Aim of the task:
Print every line of the data below, keeping each one unchanged and in its original order.

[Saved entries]
====
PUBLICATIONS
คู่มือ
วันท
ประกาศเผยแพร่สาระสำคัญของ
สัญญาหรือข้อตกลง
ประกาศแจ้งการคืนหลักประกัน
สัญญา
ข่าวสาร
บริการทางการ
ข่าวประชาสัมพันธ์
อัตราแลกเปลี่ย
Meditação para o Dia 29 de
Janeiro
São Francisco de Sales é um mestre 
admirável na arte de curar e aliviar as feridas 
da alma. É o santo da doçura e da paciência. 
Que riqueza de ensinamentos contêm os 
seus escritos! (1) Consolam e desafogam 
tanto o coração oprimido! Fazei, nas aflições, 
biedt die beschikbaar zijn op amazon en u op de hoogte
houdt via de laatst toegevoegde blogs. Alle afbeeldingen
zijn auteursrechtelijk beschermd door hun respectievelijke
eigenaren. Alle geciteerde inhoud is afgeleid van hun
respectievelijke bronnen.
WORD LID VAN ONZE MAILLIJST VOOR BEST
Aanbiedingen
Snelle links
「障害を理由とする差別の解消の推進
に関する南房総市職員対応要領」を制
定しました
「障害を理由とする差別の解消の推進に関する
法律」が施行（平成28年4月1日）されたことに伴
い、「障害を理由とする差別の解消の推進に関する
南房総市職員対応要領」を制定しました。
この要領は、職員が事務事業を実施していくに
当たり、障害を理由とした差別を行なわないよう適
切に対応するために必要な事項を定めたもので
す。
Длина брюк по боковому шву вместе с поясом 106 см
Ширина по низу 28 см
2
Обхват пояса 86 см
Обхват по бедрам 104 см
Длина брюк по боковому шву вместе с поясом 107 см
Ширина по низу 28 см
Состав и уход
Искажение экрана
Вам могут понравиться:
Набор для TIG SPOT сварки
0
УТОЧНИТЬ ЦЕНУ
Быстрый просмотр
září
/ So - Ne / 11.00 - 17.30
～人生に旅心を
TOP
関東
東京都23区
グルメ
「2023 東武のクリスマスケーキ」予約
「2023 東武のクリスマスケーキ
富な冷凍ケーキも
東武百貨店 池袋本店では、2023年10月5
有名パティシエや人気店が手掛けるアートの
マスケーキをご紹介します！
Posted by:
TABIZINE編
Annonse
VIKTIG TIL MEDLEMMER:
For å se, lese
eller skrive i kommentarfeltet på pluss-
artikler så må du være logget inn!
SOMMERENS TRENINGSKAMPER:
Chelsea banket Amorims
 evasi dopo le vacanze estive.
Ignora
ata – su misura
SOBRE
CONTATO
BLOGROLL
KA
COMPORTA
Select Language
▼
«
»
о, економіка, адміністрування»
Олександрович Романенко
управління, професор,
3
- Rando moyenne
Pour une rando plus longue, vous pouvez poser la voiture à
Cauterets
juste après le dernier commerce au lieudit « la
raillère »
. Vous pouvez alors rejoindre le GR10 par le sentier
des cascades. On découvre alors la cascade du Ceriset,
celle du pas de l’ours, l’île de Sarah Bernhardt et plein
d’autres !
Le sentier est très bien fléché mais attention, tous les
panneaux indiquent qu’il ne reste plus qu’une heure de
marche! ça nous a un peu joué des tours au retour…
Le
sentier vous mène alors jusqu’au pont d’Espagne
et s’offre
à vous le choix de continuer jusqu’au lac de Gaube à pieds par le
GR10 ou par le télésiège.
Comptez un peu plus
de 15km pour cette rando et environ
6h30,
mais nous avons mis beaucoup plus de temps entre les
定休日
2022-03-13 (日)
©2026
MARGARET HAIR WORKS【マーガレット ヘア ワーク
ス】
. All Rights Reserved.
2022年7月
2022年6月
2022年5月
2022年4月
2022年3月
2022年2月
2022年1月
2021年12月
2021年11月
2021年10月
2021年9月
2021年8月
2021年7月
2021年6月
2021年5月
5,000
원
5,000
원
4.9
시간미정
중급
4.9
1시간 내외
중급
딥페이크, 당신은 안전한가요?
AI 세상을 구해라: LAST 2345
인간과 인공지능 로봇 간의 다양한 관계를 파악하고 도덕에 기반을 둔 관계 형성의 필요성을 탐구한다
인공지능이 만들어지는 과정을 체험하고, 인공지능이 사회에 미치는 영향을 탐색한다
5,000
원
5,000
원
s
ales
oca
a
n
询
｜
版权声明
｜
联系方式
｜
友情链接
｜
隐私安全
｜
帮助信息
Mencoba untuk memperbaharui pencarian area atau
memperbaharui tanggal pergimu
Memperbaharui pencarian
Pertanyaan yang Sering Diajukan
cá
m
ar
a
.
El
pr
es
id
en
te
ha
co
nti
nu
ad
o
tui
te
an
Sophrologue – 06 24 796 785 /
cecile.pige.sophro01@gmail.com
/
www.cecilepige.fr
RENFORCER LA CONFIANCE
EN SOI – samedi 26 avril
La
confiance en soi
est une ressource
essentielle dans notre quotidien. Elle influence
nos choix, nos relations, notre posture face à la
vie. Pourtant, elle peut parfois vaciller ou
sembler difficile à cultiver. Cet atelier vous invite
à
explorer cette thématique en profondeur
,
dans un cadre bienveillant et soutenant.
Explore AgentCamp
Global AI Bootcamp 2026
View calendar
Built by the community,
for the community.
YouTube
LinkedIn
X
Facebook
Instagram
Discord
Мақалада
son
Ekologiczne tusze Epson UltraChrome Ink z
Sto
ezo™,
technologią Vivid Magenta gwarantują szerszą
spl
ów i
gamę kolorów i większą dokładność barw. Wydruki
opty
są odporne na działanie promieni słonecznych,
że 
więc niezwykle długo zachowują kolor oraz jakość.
====
Reply:
PUBLICATIONS
คู่มือ
วันท
ประกาศเผยแพร่สาระสำคัญของ
สัญญาหรือข้อตกลง
ประกาศแจ้งการคืนหลักประกัน
สัญญา
ข่าวสาร
บริการทางการ
ข่าวประชาสัมพันธ์
อัตราแลกเปลี่ย
Meditação para o Dia 29 de
Janeiro
São Francisco de Sales é um mestre 
admirável na arte de curar e aliviar as feridas 
da alma. É o santo da doçura e da paciência. 
Que riqueza de ensinamentos contêm os 
seus escritos! (1) Consolam e desafogam 
tanto o coração oprimido! Fazei, nas aflições, 
biedt die beschikbaar zijn op amazon en u op de hoogte
houdt via de laatst toegevoegde blogs. Alle afbeeldingen
zijn auteursrechtelijk beschermd door hun respectievelijke
eigenaren. Alle geciteerde inhoud is afgeleid van hun
respectievelijke bronnen.
WORD LID VAN ONZE MAILLIJST VOOR BEST
Aanbiedingen
Snelle links
「障害を理由とする差別の解消の推進
に関する南房総市職員対応要領」を制
定しました
「障害を理由とする差別の解消の推進に関する
法律」が施行（平成28年4月1日）されたことに伴
い、「障害を理由とする差別の解消の推進に関する
南房総市職員対応要領」を制定しました。
この要領は、職員が事務事業を実施していくに
当たり、障害を理由とした差別を行なわないよう適
切に対応するために必要な事項を定めたもので
す。
Длина брюк по боковому шву вместе с поясом 106 см
Ширина по низу 28 см
2
Обхват пояса 86 см
Обхват по бедрам 104 см
Длина брюк по боковому шву вместе с поясом 107 см
Ширина по низу 28 см
Состав и уход
Искажение экрана
Вам могут понравиться:
Набор для TIG SPOT сварки
0
УТОЧНИТЬ ЦЕНУ
Быстрый просмотр
září
/ So - Ne / 11.00 - 17.30
～人生に旅心を
TOP
関東
東京都23区
グルメ
「2023 東武のクリスマスケーキ」予約
「2023 東武のクリスマスケーキ
富な冷凍ケーキも
東武百貨店 池袋本店では、2023年10月5
有名パティシエや人気店が手掛けるアートの
マスケーキをご紹介します！
Posted by:
TABIZINE編
Annonse
VIKTIG TIL MEDLEMMER:
For å se, lese
eller skrive i kommentarfeltet på pluss-
artikler så må du være logget inn!
SOMMERENS TRENINGSKAMPER:
Chelsea banket Amorims
 evasi dopo le vacanze estive.
Ignora
ata – su misura
SOBRE
CONTATO
BLOGROLL
KA
COMPORTA
Select Language
▼
«
»
о, економіка, адміністрування»
Олександрович Романенко
управління, професор,
3
- Rando moyenne
Pour une rando plus longue, vous pouvez poser la voiture à
Cauterets
juste après le dernier commerce au lieudit « la
raillère »
. Vous pouvez alors rejoindre le GR10 par le sentier
des cascades. On découvre alors la cascade du Ceriset,
celle du pas de l’ours, l’île de Sarah Bernhardt et plein
d’autres !
Le sentier est très bien fléché mais attention, tous les
panneaux indiquent qu’il ne reste plus qu’une heure de
marche! ça nous a un peu joué des tours au retour…
Le
sentier vous mène alors jusqu’au pont d’Espagne
et s’offre
à vous le choix de continuer jusqu’au lac de Gaube à pieds par le
GR10 ou par le télésiège.
Comptez un peu plus
de 15km pour cette rando et environ
6h30,
mais nous avons mis beaucoup plus de temps entre les
定休日
2022-03-13 (日)
©2026
MARGARET HAIR WORKS【マーガレット ヘア ワーク
ス】
. All Rights Reserved.
2022年7月
2022年6月
2022年5月
2022年4月
2022年3月
2022年2月
2022年1月
2021年12月
2021年11月
2021年10月
2021年9月
2021年8月
2021年7月
2021年6月
2021年5月
5,000
원
5,000
원
4.9
시간미정
중급
4.9
1시간 내외
중급
딥페이크, 당신은 안전한가요?
AI 세상을 구해라: LAST 2345
인간과 인공지능 로봇 간의 다양한 관계를 파악하고 도덕에 기반을 둔 관계 형성의 필요성을 탐구한다
인공지능이 만들어지는 과정을 체험하고, 인공지능이 사회에 미치는 영향을 탐색한다
5,000
원
5,000
원
s
ales
oca
a
n
询
｜
版权声明
｜
联系方式
｜
友情链接
｜
隐私安全
｜
帮助信息
Mencoba untuk memperbaharui pencarian area atau
memperbaharui tanggal pergimu
Memperbaharui pencarian
Pertanyaan yang Sering Diajukan
cá
m
ar
a
.
El
pr
es
id
en
te
ha
co
nti
nu
ad
o
tui
te
an
Sophrologue – 06 24 796 785 /
cecile.pige.sophro01@gmail.com
/
www.cecilepige.fr
RENFORCER LA CONFIANCE
EN SOI – samedi 26 avril
La
confiance en soi
est une ressource
essentielle dans notre quotidien. Elle influence
nos choix, nos relations, notre posture face à la
vie. Pourtant, elle peut parfois vaciller ou
sembler difficile à cultiver. Cet atelier vous invite
à
explorer cette thématique en profondeur
,
dans un cadre bienveillant et soutenant.
Explore AgentCamp
Global AI Bootcamp 2026
View calendar
Built by the community,
for the community.
YouTube
LinkedIn
X
Facebook
Instagram
Discord
Мақалада
son
Ekologiczne tusze Epson UltraChrome Ink z
Sto
ezo™,
technologią Vivid Magenta gwarantują szerszą
spl
ów i
gamę kolorów i większą dokładność barw. Wydruki
opty
są odporne na działanie promieni słonecznych,
że 
więc niezwykle długo zachowują kolor oraz jakość.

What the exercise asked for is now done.